How to install Sqoop on Ubuntu 16.04 (Linux) with Steps

This post explained how to install Apache Sqoop on Ubuntu 16.04 (Linux) with pictures.




Apache Sqoop is import/export data from RDMS to HDFS and HDFS to RDBMS vice versa using Sqoop commands in Big data environment.

Simple steps to Installation of Sqoop on Ubuntu 16.04

Step 1: First, step to download Sqoop tarball from Apache mirrors website

Step2: After downloading the tarball file then change the permissions of the tarball

Step3: Changed permissions then will extract the tarball using below command:

tar -xzvf sqoop-1.4.7.bin__hadoop-2.6.0.tar.gz

otherwise, directly extract the tarball simply.

Step4: Next, we will update the environment variables in bashrc file.
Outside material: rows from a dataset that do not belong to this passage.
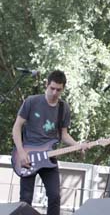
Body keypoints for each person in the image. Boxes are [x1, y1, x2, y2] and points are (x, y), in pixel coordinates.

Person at [12, 70, 86, 215]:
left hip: (49, 157)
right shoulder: (32, 101)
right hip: (28, 156)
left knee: (55, 196)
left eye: (58, 90)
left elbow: (63, 135)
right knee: (25, 199)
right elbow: (16, 127)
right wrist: (20, 152)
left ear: (63, 89)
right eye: (52, 88)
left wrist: (77, 145)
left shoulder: (63, 108)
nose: (54, 92)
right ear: (46, 84)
Then update SQOOP_HOME & PATH using below command:

export SQOOP_HOME=/home/sreekanth/Hadoop/sqoop-1.4.7
export PATH=$PATH:$SQOOP_HOME/bin

Step5: After updating SQOOP home path then verify whether it is correctly updated or not using below command:

echo $SQOOP_HOME

Note: Open the new Terminal ( Command Line) to verify the Sqoop home path is set or not.




Step6: After verified your Sqoop installation then integrate with MYSQL connector jar file into the SQOOP libraries path into that because SQOOP depends upon the Database so we need MYSQL jar file import/export large data.

Step7: Once completed above steps successfully then to verify Sqoop installation on Ubuntu 16.04 version.

Step8: To check Sqoop installed on Ubuntu 16.04 by using below command:

sqoop version

 

Summary: Basically, Apache Sqoop is used for data import/export using Sqoop commands. It is installed on top of Hadoop only with help of external database system MYSQL integration. On Ubuntu 16.04 needs some prerequisites like JDK 1.8 or above version and Hadoop then it is simple to install Apache Sqoop with the help Sqoop tarball from apache mirrors official website. Here we provided a Sqoop installation with pictures simple steps for Hadoop admins or Hadoop developers in a single node cluster. Be careful with barshrc file updating because if single word misses, then it is not worked for entire cluster also.